Credo un po’ entrambe le cose. Sicuramente, se in rete esistono aggressività, discorsi di odio, bullismo, stalking e tutte le altre forme di comunicazione deragliata che vediamo quotidianamente, è perché ce le portiamo dietro dalla vita reale: non è che uno diventi xenofobo o misogino o violento magicamente davanti (o dietro) a uno schermo. Certo, è altrettanto vero che la mediatezza della comunicazione rende più complicate le cose. In parole povere, è senza dubbio più semplice odiare chi non vediamo in faccia, chi non abbiamo di fronte. Con l’effetto disinibente della rete occorre sicuramente fare i conti.
D’altro canto, la tecnologia ha cambiato il nostro modo di pensare, anzi, di conoscere la realtà. Che cosa comporta, in termini cognitivi, il fatto di avere virtualmente qualsiasi informazione a portata di mano, anzi, di click? Il problema non è più la reperibilità delle informazioni, quanto la voglia di fare quel click, e di farlo in modo ragionato. Una delle competenze che stanno diventando centrali in questi anni è quella di riuscire a riconoscere la validità di una fonte, di saper leggere i risultati che ci fornisce Google in maniera intelligente. Oggi leggiamo tanto, ma ipotesti (definizione di Elena Pistolesi) più che testi interi; scriviamo tanto, ma di nuovo soprattutto testi brevissimi, frammentari, piuttosto che testi lunghi; comunichiamo, anche, tanto – praticamente di continuo – ma sovente in maniera superficiale.
Ricordiamo una cosa, per me fondamentale: che la comunicazione “elettronica” debba per forza essere veloce e sciatta è un mito. Proprio perché si tratta in linea di massima di comunicazione scritta, in realtà nulla ci vieta di prenderci il tempo per rileggere quanto stiamo per pubblicare in rete. Ci possiamo permettere il lusso del minuto in più di riflessione su quello che abbiamo scritto, considerato anche che qualsiasi cosa immessa nella rete diventa difficilissima da eradicare. Mai come ora è vero che scripta manent. Anzi, digitata manent: un motivo valido per concedersi una velocissima rilettura.

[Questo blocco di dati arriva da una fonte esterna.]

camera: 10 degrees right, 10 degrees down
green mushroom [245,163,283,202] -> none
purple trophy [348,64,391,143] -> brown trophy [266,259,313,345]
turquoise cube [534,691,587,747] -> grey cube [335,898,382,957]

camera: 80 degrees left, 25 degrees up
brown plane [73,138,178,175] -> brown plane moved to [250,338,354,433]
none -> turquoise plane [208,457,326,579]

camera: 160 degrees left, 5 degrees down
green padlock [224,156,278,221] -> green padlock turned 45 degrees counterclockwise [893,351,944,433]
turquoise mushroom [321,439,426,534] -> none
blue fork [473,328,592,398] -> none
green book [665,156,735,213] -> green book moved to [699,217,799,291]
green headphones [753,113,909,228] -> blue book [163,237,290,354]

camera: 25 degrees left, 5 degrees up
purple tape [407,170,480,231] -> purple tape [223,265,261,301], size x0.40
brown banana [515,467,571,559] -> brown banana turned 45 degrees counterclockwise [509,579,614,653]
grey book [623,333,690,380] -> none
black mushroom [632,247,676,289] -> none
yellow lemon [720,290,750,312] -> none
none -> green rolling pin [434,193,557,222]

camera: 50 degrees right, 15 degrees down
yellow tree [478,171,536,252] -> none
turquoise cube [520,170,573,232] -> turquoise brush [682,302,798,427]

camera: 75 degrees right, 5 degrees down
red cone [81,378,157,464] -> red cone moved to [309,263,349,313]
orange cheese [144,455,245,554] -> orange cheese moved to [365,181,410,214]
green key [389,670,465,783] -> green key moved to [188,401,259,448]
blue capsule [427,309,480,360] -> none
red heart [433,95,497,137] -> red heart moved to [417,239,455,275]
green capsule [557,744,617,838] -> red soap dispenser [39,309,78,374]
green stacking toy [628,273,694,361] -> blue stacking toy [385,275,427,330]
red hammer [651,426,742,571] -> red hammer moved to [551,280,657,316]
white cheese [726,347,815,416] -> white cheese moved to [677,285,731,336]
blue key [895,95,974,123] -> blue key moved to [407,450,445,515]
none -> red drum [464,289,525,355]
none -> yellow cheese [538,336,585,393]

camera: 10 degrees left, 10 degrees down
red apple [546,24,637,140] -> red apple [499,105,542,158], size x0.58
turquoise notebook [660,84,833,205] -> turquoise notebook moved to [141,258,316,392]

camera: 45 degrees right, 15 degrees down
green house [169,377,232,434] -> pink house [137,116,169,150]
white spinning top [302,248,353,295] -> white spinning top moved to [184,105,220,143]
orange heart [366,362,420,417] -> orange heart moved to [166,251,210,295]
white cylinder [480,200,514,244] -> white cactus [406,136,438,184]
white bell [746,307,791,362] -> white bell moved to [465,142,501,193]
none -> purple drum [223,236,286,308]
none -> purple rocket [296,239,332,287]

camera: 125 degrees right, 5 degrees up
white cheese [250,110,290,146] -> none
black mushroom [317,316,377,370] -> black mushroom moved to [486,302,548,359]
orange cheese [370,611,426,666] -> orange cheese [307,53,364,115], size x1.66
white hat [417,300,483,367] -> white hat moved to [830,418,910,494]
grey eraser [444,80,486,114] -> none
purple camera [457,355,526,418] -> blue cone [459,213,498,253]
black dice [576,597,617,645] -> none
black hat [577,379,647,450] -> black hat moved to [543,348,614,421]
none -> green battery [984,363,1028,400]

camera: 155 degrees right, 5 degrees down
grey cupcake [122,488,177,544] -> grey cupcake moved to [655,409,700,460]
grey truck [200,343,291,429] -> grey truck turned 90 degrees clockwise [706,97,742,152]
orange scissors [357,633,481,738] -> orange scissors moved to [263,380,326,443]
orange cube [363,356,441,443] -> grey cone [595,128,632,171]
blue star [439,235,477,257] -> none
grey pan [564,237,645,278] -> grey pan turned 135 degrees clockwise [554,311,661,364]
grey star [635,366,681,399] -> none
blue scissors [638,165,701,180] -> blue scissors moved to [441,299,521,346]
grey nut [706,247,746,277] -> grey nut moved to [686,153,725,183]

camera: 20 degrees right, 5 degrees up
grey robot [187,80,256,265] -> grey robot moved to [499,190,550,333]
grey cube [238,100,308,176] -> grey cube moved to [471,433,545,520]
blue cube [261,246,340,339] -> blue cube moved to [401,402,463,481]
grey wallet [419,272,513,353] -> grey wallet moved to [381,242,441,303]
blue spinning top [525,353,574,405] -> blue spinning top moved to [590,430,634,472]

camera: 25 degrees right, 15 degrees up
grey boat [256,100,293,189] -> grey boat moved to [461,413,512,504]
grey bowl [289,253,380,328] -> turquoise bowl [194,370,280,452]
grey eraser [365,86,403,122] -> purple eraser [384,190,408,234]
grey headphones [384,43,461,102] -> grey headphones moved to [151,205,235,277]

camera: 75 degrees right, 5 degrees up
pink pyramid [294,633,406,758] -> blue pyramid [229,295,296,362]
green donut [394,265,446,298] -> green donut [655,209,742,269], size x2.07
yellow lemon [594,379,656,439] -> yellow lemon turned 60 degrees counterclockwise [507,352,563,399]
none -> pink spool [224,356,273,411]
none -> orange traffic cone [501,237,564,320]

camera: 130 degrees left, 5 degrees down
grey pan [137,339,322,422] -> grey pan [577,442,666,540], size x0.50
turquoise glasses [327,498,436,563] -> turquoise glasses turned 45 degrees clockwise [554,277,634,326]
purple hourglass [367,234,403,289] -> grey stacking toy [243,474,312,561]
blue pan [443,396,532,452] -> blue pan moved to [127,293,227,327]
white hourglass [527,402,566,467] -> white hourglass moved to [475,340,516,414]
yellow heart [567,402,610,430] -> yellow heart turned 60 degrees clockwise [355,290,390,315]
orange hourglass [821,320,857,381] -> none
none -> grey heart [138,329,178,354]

Infine, proviamo a rubarti uno scoop: hai già in programma un terzo libro? O se mai dovessi metterlo in agenda, quale tema ti piacerebbe affrontare?
Al momento, sono impegnata in un progetto molto ambizioso con il mio “partner in crime” Bruno Mastroianni. Assieme a lui, reduce dalla stesura del volume “La disputa felice”, stiamo lavorando sui temi dell’etica della comunicazione, che giudichiamo una delle questioni centrali di questi anni e degli anni a venire. I molti incontri che teniamo nelle scuole in giro per l’Italia ci stanno aiutando a capire la direzione nella quale andare con le nostre riflessioni.
Sociolinguista specializzata in Comunicazione mediata dal computer, Vera Gheno svolge attività di docente universitaria ed è membro della redazione di consulenza linguistica dell’Accademia della Crusca, ente per il quale gestisce anche il profilo Twitter. Traduce letteratura dall’ungherese all’italiano da più di quindici anni ed è autrice di due saggi di linguistica: Guida pratica all’italiano scritto (senza diventare grammarnazi) (2016) e Social-Linguistica. Italiano e italiani dei social network (2017), entrambi per Franco Cesati Editore.